### TO DO
Decide whether each statement agrees with the Perl Monks thread below about a malformed UTF-8 character. Answer yes or no for each, and quote the deciding words from the thread. 1. The error message reports an unexpected non-continuation byte 0x20. 2. Realbot advises decoding the strings before running the substitution. 3. Realbot lists the links in order of importance.

Malformed UTF-8 character

jeanluca has asked for the wisdom of the Perl Monks concerning the following question:

Dear Monks

I've a small script that replaces characters inside a file, like:

open IN,"$_" or die "Could not read file\n" ;

local $/ ;
my $file = <IN> ; # read file
close IN ;

$file =~ s/$ARGV[1]/$ARGV[2]/g ;
[download]

For some files the following exception was generated:

Malformed UTF-8 character (unexpected non-continuation byte 0x20, imme
+diately after start byte 0xe9) in substitution iterator at ./myscript
+.pl line 23
[download]

Any suggestions what went wrong here ?

Thanks in advance
Luca

Comment on Malformed UTF-8 character Select or Download Code

Replies are listed 'Best First'.
Re: Malformed UTF-8 character by Realbot (Scribe) on Mar 14, 2006 at 14:14 UTC
You probably have some strings with high-bits set in them. Find out what their encoding is and then apply `use Encode; my $perl_string = decode(<encoding>, $original_string);` [download] where <encoding> can be "iso-8859-1", "utf8" of one of the other encodings available...see Encode help. Then you can apply s// Regards.	[reply] [d/l]
Re^2: Malformed UTF-8 character by jeanluca (Deacon) on Mar 14, 2006 at 14:58 UTC
OK, thanks. Do you know some ulrs where I can read more about this (iso-88..., utf8) so I will get a better understing of what it means ? Luca	[reply]
Re^3: Malformed UTF-8 character by mirod (Canon) on Mar 14, 2006 at 15:51 UTC
Would The Absolute Minimum Every Software Developer Absolutely, Positively Must Know About Unicode and Character Sets (No Excuses!) be ok? Oh, and of course, in perl: `perldoc perlunicode`.	[reply]
Re^3: Malformed UTF-8 character by Realbot (Scribe) on Mar 14, 2006 at 17:32 UTC
Sure, in random order: http://intertwingly.net/stories/2004/04/14/i18n.html Survival guide to i18n http://jerakeen.org/slush/talk-perl-loves-utf8/ Perl Loves UTF-8 http://www.ahinea.com/en/tech/perl-unicode-struggle.html Unicode-processing issues in Perl and how to cope with it http://rf.net/~james/perli18n.html Perl, Unicode and i18N FAQ (rather old, but still valuable) Cheers.	[reply]

### DATASET EXTRACT
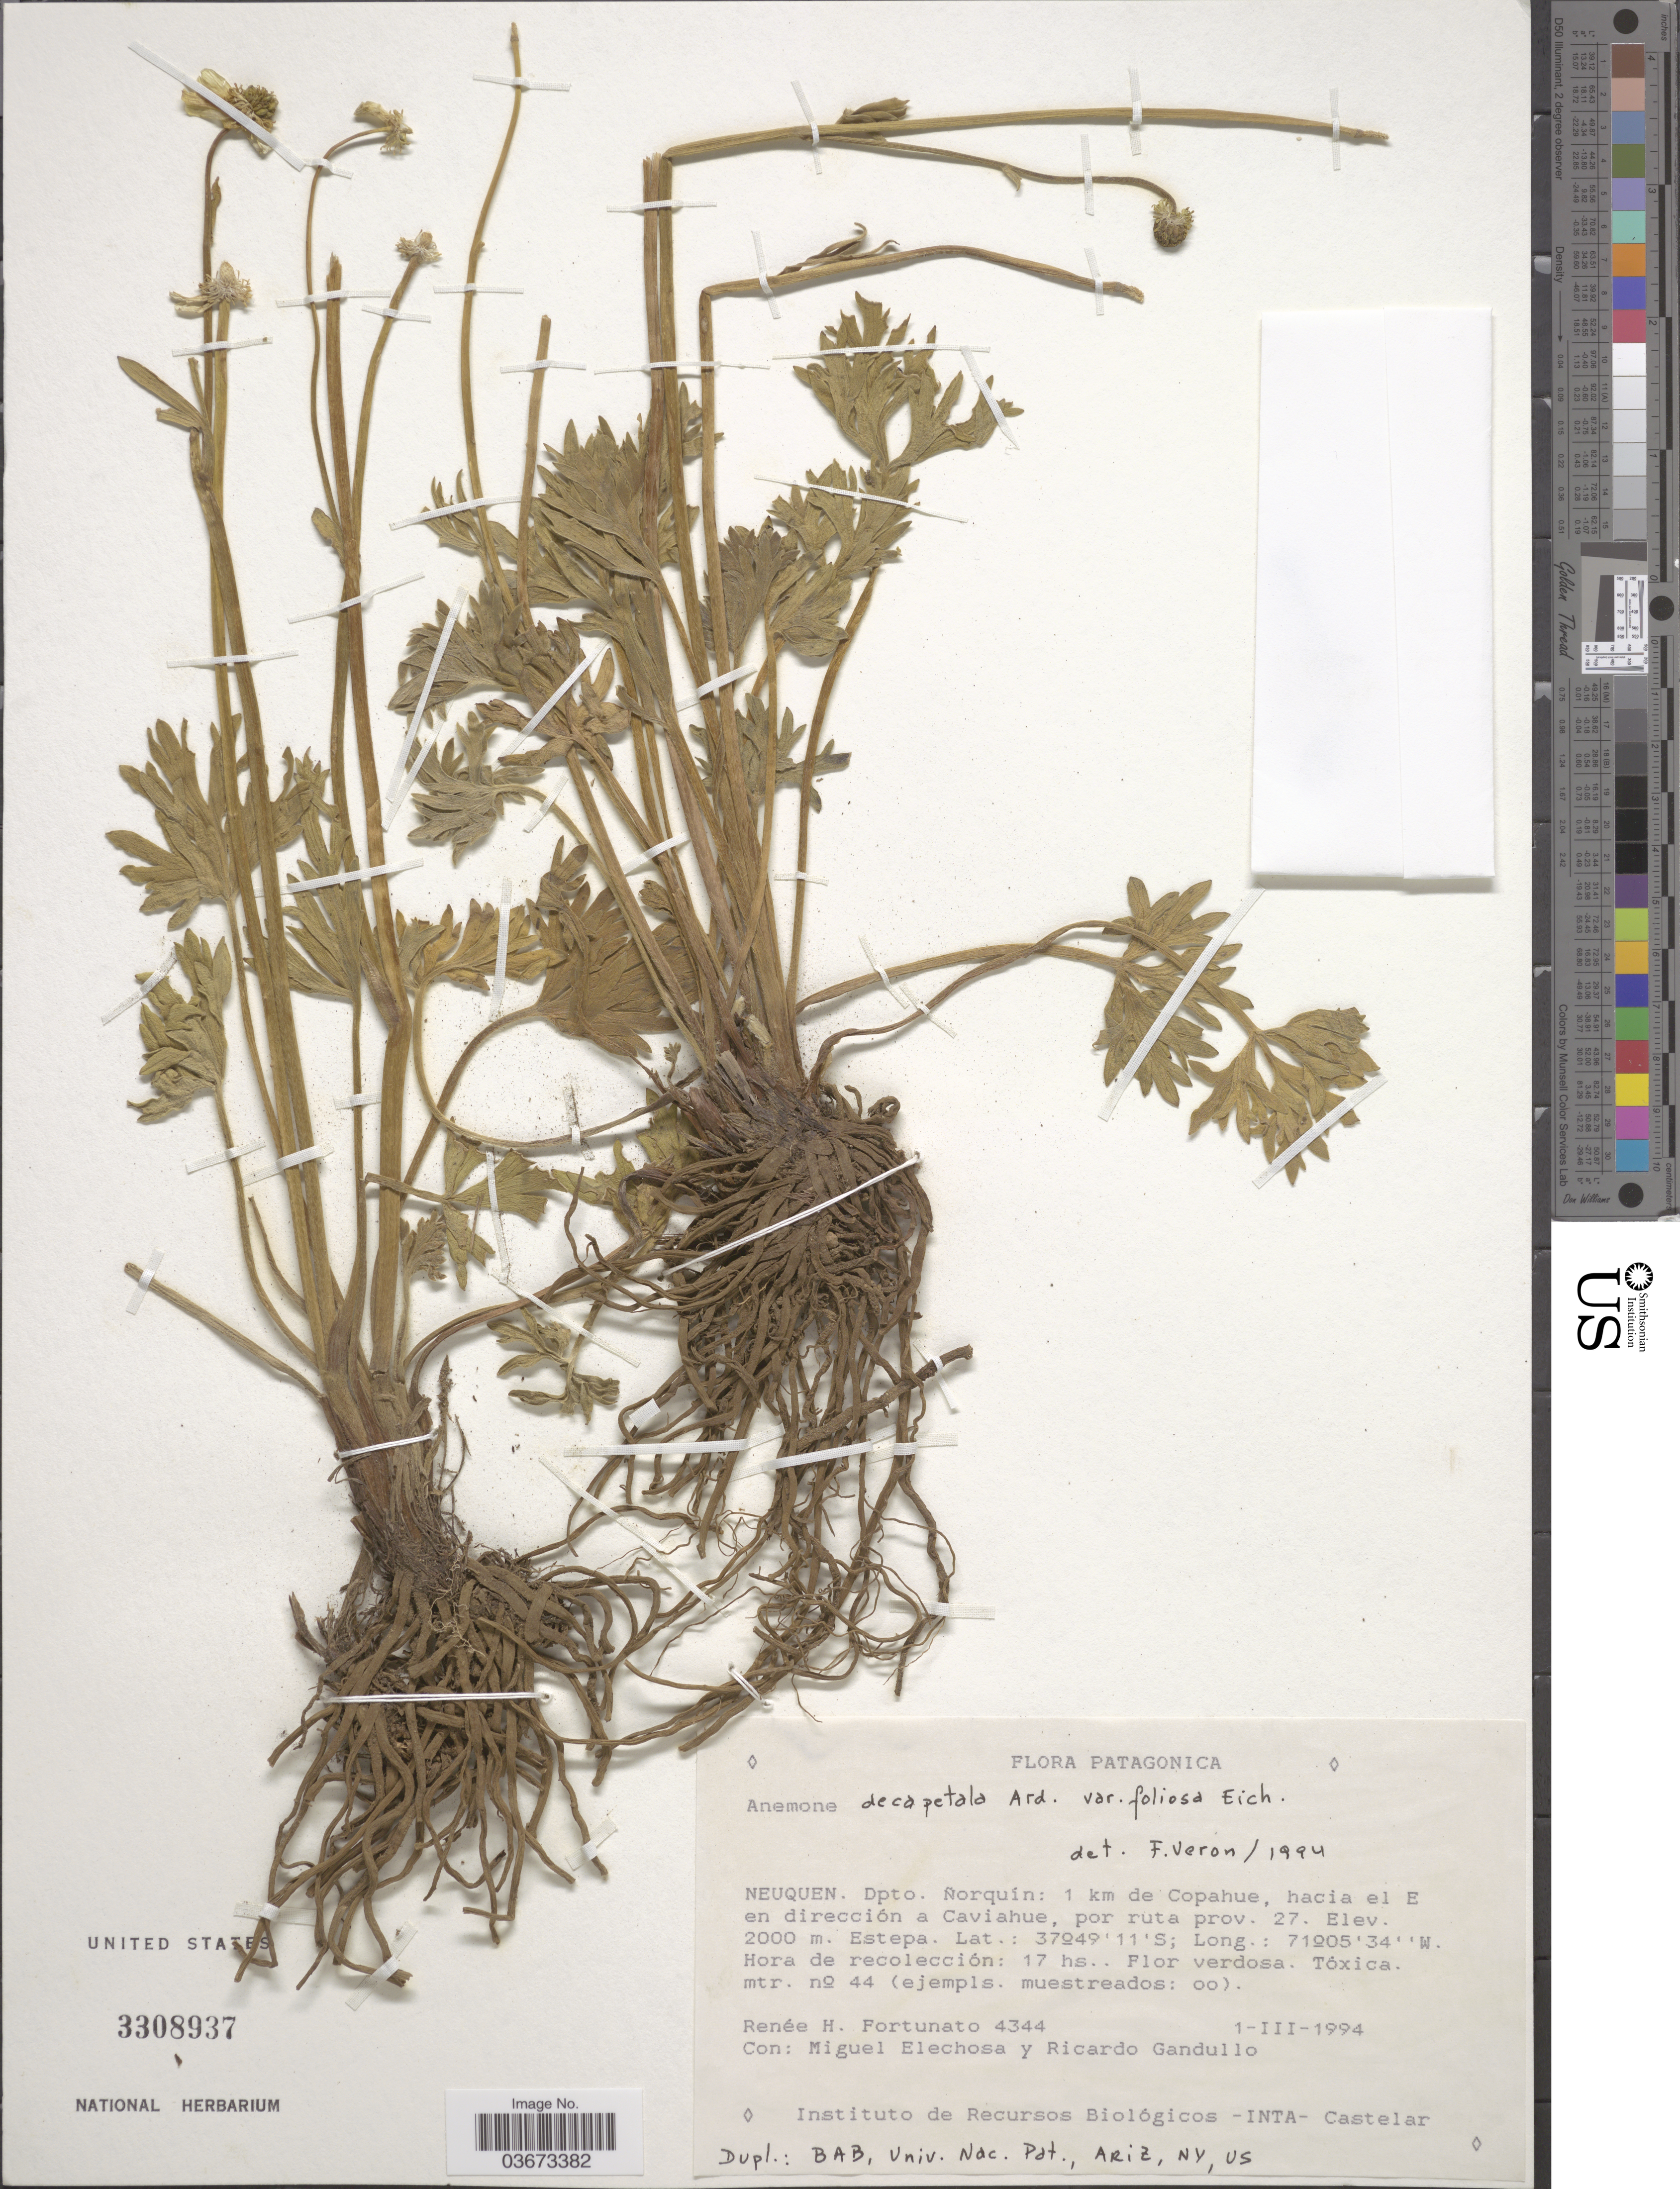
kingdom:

### FINISHED TASK
1. Yes: "unexpected non-continuation byte 0x20"
2. Yes: "Then you can apply s//"
3. No: "in random order"